As practiced as we are in patience, the Church can often be a little too patient, waiting on God to work for us instead of through us. Here’s how business wisdom can help:

  • Slower ≠ Better. There’s a sense of piety in patience which can often act as a mask for anxiety, indecision, or downright disobedience. Business leaders can show the Church that complacency has consequences, and the way to effect real change in the world is to roll up your sleeves and get to work.
  • Keep an eye on your competition. Whatever your industry, there’s always another guy down the street itching to beat you to market. The Church doesn’t often think in these terms, but maybe she needs to. Should the fact that there’s a “roaring lion” out there inject a bit more urgency into the leaders equip and encourage their churches (1 Pet 5:8)?
  • Immediate needs require immediate action. As we saw above, the marketplace requires a level of agility foreign to most church contexts. Church leaders everywhere need to learn how to be nimble—responding to a crisis doesn’t require a committee meeting. It calls for urgent, prayerful action.

Putting it Into Practice

Once again, Church and Business have a wealth of wisdom to offer to one another. What might that look like in practice?
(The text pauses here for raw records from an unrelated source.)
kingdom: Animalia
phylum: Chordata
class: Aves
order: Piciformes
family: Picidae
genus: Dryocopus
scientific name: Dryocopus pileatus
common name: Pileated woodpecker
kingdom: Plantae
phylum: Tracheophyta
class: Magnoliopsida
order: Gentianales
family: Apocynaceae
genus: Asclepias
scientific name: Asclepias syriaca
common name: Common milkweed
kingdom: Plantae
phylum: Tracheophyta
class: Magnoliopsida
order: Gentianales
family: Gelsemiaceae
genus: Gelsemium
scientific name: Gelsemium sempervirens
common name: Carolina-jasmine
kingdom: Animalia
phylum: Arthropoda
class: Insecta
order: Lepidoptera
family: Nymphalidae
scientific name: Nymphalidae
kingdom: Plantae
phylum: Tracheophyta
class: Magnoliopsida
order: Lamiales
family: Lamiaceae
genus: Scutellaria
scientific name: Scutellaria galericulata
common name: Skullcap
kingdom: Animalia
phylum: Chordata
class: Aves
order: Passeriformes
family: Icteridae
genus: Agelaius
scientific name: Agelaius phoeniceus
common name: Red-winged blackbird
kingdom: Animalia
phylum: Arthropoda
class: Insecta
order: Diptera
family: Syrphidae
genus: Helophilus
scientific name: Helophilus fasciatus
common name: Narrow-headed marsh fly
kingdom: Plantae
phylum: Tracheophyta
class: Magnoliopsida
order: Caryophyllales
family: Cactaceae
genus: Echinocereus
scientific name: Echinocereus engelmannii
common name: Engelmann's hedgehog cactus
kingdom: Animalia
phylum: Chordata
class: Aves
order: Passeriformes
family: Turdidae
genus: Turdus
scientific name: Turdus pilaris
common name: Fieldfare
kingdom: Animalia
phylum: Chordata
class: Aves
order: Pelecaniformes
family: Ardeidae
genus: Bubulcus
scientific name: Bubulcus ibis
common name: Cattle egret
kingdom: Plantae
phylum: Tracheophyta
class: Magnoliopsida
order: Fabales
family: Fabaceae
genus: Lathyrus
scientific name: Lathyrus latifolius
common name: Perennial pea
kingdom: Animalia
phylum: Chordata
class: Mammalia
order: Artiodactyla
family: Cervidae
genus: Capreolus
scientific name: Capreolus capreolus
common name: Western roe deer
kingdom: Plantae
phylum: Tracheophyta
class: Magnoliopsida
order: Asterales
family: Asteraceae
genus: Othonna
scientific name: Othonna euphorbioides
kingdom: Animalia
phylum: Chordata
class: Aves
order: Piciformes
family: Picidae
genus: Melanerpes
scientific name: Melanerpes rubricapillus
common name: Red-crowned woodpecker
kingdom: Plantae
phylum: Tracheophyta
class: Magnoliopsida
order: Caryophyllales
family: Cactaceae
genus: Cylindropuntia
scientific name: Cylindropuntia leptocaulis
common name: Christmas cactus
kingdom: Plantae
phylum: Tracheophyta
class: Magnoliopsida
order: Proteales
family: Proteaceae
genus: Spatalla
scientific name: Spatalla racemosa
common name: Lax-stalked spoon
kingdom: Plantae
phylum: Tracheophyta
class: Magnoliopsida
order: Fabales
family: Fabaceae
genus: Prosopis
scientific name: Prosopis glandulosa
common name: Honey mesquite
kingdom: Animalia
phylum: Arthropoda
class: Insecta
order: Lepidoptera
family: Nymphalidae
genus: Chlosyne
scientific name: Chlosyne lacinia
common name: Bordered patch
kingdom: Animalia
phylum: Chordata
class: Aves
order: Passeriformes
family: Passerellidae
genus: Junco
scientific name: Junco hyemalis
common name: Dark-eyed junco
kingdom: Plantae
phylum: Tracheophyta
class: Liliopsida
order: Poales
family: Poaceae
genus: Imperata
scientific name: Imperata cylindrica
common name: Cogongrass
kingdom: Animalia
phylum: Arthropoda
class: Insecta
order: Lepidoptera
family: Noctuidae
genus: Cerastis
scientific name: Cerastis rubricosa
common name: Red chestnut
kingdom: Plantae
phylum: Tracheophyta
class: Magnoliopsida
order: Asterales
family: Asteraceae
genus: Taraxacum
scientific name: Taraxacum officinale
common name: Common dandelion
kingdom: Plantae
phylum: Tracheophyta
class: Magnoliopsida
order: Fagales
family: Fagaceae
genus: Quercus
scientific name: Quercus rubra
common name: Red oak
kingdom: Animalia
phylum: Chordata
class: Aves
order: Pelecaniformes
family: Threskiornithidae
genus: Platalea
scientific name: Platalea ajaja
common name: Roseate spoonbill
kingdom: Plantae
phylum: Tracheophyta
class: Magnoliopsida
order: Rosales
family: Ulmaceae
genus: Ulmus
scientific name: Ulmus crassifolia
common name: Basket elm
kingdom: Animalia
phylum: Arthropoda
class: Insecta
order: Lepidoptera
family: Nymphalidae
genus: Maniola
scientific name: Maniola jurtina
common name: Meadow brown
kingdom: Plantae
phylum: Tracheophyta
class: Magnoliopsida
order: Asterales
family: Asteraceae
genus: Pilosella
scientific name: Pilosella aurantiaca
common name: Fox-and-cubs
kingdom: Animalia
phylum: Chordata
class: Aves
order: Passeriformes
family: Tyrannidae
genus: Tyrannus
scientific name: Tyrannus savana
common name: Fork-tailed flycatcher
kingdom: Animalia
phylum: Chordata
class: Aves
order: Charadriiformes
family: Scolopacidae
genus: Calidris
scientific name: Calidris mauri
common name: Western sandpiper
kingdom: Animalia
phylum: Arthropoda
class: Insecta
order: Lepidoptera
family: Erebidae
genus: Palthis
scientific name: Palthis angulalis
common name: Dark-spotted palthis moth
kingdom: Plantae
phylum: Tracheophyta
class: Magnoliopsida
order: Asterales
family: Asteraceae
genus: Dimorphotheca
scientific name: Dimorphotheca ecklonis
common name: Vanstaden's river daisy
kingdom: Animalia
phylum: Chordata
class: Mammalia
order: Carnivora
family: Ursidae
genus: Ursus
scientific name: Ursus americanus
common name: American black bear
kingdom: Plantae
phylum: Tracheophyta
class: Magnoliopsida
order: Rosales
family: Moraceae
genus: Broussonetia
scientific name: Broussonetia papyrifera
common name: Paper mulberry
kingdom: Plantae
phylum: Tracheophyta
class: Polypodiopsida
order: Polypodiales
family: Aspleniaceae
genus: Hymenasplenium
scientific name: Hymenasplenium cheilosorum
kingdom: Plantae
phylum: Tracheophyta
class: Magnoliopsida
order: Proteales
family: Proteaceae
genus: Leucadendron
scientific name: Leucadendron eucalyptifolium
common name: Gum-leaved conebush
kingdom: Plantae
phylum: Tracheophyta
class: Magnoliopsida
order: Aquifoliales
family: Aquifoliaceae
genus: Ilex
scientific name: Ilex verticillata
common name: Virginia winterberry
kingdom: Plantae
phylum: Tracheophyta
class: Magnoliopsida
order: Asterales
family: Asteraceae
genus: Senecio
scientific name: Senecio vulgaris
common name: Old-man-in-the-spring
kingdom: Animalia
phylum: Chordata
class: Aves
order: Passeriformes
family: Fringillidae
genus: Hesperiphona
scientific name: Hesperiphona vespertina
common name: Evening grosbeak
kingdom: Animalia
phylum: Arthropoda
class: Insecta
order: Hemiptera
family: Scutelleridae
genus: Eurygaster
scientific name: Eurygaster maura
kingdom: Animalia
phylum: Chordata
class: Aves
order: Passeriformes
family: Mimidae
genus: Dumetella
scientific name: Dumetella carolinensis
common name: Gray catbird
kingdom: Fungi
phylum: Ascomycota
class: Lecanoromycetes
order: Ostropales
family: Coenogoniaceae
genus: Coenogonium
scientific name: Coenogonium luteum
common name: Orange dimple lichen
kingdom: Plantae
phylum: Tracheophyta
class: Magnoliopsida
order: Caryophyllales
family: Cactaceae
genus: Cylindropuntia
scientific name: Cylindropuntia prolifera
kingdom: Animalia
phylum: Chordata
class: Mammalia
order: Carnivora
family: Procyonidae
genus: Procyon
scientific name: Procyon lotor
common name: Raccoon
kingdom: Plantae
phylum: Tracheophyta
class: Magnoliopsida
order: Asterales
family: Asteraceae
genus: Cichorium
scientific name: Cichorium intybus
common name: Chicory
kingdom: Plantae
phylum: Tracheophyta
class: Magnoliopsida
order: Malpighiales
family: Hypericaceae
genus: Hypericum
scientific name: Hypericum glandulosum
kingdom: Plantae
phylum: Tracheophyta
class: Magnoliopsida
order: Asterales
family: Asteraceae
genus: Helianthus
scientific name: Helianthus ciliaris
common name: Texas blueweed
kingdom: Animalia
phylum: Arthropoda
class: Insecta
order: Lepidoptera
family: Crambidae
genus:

Business: How to Practice Patience

  • Stop and focus. Do you know where you are right now? Odds are, you’ve been so busy doing that you haven’t had a chance to reflect on your being. Don’t take another step until you’ve regained clarity on not only what you’re doing, but why.
  • Challenge your urgency. What’s the most pressing matter on your plate right now? What would the short, medium, and long-range consequences be if it went unresolved? Does the pace of your activity align with the issue’s actual urgency?
  • Learn to see others. Urgency is necessary, but the most successful leaders I’ve worked with are those who know how to pair urgency with relational acuity. Have you blown by your subordinates in your non-stop quest to get things done? If so, stop for a second to reconnect. You may not get through your entire to-do list today, but you’ll make a relational investment that’ll pay dividends in the future.

Church: How to Patiently Practice

  • Make the call. If you’ve been in ministry for more than 10 minutes, then there’s someone on your heart right now—a congregant in crisis, an elder with whom you’re on the outs, a jaded skeptic. They’re your market today, and the product you’re selling is a life-giving word of Gospel encouragement. Pick up the phone and say what needs to be said. No excuses.
  • Fulfill a need… today. Pastors are privileged to have a bird’s eye view of all the needs in a church and community. Even better, they’ve got access to the physical and spiritual resources to meet those needs. Develop a sense of urgency by committing to fulfill a need—big or small—every single day.
  • Activate your prayer life. Contrary to what many in our culture might think, praying is doing—a more powerful doing, in fact, than anything you or I could ever imagine. The key is urgency. If Church leaders could develop the same sort of urgency in prayer as a successful business leader has in his market, they would be amazed to see what the Lord will do

Conclusion

Urgency and patience—the two terms seem like complete opposites. But, as I hope you’ve seen by now, there’s no need to dichotomize the two. Church and business leaders alike can urgently grab their cake and wait to eat it, too.